Editorial

Mães contra o preconceito

2 mai 2024 08:03

Foi o recurso à canábis que lhes permitiu garantir melhor qualidade de vida aos seus filhos

Há utentes que comprovam a eficácia do produto. Há médicos que concordam e prescrevem e outros que se mantêm renitentes. O uso da canábis medicinal foi legalizado em Portugal há seis anos, mas em 2023, por exemplo, foram passadas pouco mais de mil receitas médicas em todo o território nacional. Uma prova de que o tema continua a ser controverso entre a comunidade médica, pacientes e público em geral. Por desconhecimento ou preconceito, ou pelas duas razões, só um debate mais profundo poderá ajudar a esclarecer.

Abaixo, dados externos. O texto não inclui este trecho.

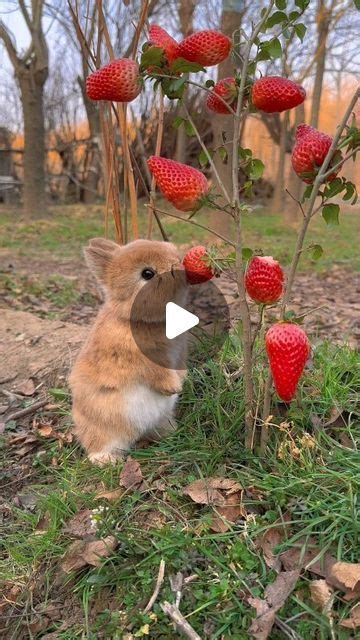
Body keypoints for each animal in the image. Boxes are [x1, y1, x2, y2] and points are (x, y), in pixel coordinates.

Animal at [68, 236, 190, 464]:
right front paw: (174, 387)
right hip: (104, 427)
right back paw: (106, 460)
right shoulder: (143, 358)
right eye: (147, 274)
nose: (181, 265)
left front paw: (181, 381)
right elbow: (157, 373)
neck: (137, 319)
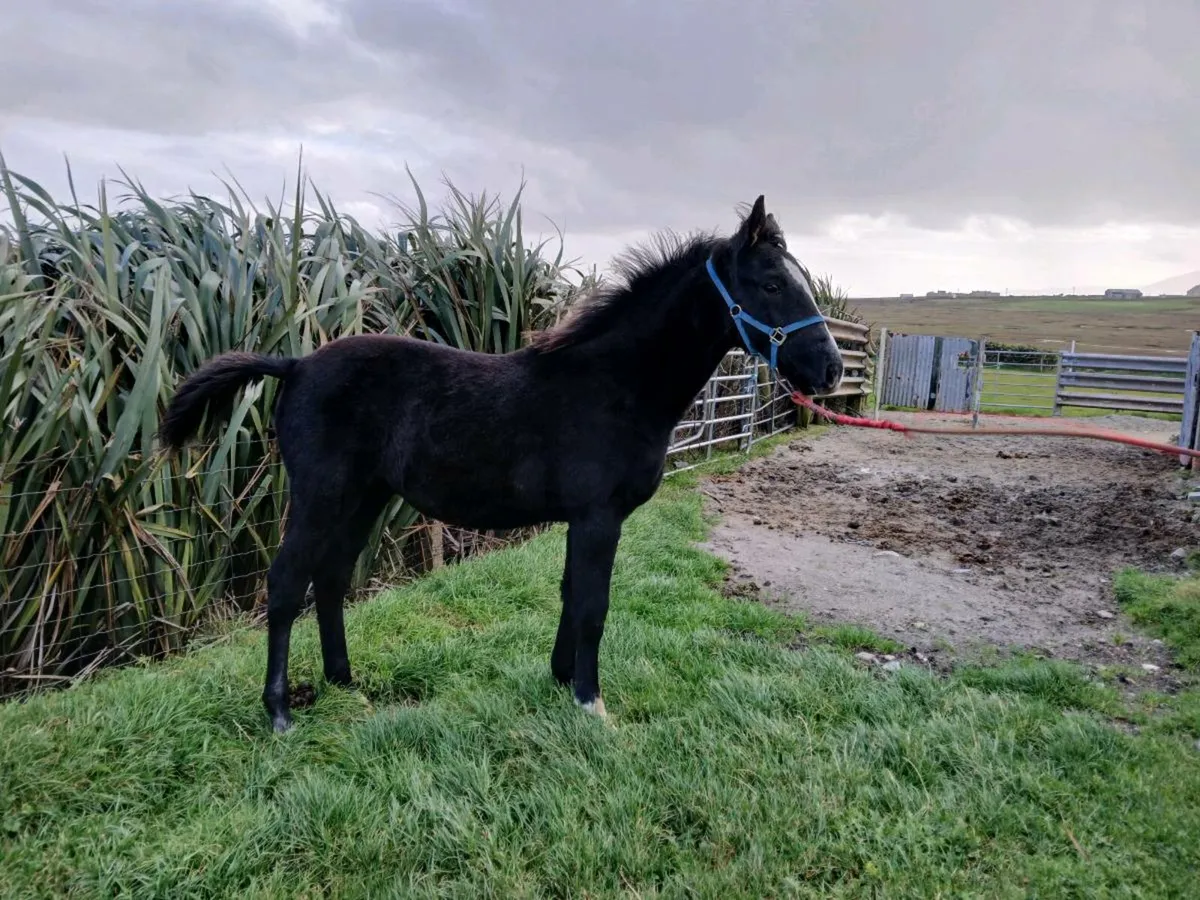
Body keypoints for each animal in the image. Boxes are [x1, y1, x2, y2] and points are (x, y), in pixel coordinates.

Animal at [159, 195, 844, 732]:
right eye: (771, 284)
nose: (831, 370)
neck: (614, 384)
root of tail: (296, 364)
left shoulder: (583, 521)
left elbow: (571, 595)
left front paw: (561, 681)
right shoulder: (598, 518)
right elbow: (593, 604)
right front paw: (592, 704)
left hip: (366, 498)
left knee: (329, 579)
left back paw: (346, 684)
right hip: (322, 496)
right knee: (284, 585)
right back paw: (279, 712)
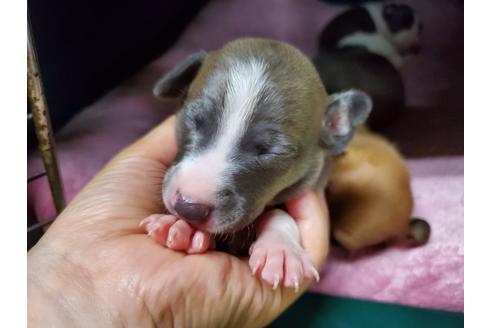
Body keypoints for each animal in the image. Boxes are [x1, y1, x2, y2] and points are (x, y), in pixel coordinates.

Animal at [140, 38, 370, 290]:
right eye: (193, 120)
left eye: (271, 151)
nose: (188, 207)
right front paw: (179, 227)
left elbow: (280, 214)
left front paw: (281, 250)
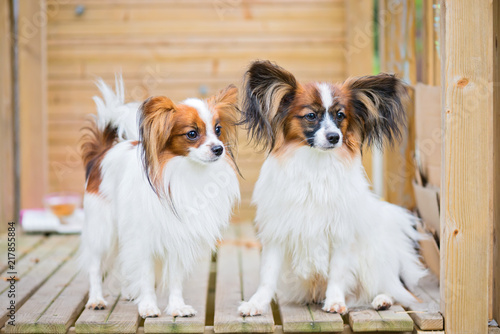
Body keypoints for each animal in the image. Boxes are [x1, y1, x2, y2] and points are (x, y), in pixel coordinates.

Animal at [80, 77, 240, 318]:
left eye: (218, 130)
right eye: (192, 133)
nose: (219, 149)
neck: (187, 172)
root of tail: (103, 152)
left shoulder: (178, 237)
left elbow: (175, 278)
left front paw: (177, 307)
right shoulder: (143, 238)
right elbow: (146, 275)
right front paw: (148, 306)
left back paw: (128, 292)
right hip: (103, 228)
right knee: (95, 265)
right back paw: (96, 299)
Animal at [236, 60, 424, 316]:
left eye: (340, 115)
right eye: (311, 116)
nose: (334, 137)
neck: (315, 163)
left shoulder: (340, 234)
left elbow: (337, 272)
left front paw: (335, 301)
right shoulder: (278, 231)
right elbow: (268, 275)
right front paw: (256, 303)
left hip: (372, 261)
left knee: (392, 289)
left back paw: (382, 299)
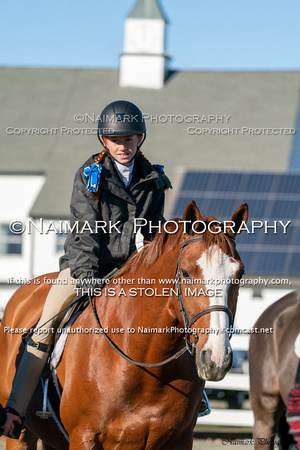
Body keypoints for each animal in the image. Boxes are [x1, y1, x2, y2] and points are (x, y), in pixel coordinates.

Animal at [0, 202, 247, 448]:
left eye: (239, 275)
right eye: (185, 273)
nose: (216, 358)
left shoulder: (181, 439)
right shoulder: (84, 437)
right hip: (20, 434)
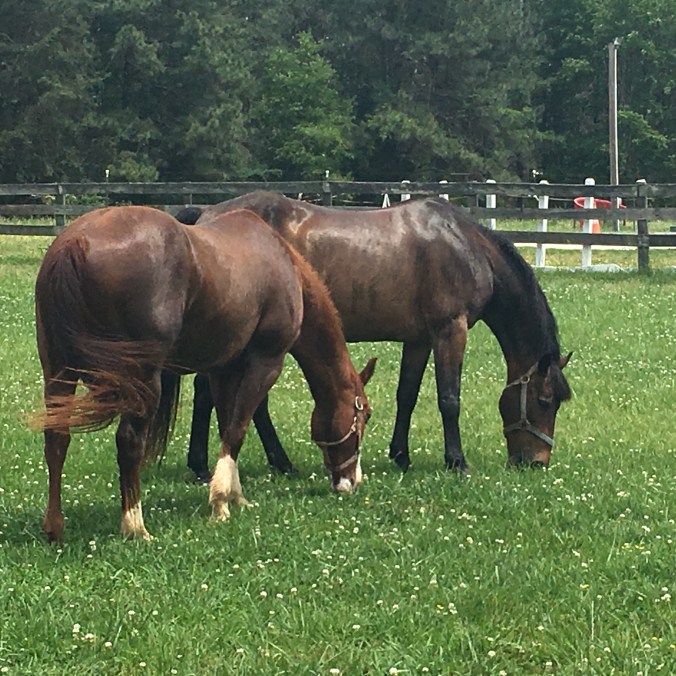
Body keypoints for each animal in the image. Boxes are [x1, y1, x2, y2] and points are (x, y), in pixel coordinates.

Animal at [34, 205, 375, 543]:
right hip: (142, 380)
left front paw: (235, 496)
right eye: (365, 414)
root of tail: (76, 242)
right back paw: (136, 526)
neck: (281, 263)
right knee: (128, 441)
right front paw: (220, 503)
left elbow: (227, 427)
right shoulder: (266, 363)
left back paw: (54, 528)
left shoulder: (223, 370)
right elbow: (237, 429)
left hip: (58, 371)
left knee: (56, 437)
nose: (351, 481)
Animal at [176, 192, 571, 481]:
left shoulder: (419, 339)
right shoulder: (450, 330)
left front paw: (401, 455)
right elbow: (449, 399)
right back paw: (221, 466)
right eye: (544, 400)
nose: (537, 462)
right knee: (222, 395)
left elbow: (407, 395)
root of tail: (209, 213)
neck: (463, 245)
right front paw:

Está comprovado, por estudos científicos, que a canábis ajuda a aliviar as dores associadas a doenças, como a esclerose múltipla, cancro e fibromialgia; contribui para minimizar as náuseas e vómitos causados pela quimioterapia; pode ser eficaz no tratamento de certos tipos de epilepsia e desempenhar um papel importante na regulação do apetite e do sono.

Como testemunham as mães ouvidas no trabalho de abertura deste jornal, foi o recurso à canábis que lhes permitiu garantir melhor qualidade de vida aos seus filhos. Mas para isso, uma delas viu-se obrigada a comprar erva às escondidas, a recorrer ao sub-mundo, para encontrar o ‘medicamento’ não convencional, que devolveria o apetite ao filho, depois de vários quilos perdidos fruto dos severos tratamentos oncológicos. E fê-lo a conselho do médico, especialista em oncologia.

A experiência desta mãe, associada à luta travada pela Associação Mães pela Canábis, demonstram que há ainda um longo caminho a percorrer para desenvolver produtos derivados de melhor qualidade, garantir o acesso universal a este tipo de tratamento e combater o estigma social associado ao uso da planta.

“Infelizmente, ainda tenho doentes que morrem à fome e por falta de hidratação, por recusarem consumir canábis. Isso é especialmente dramático quando são jovens e são os pais ou as mães que dizem que não querem meter o filho na droga”, lamenta Paulo Freitas Tavares, médico oncologista.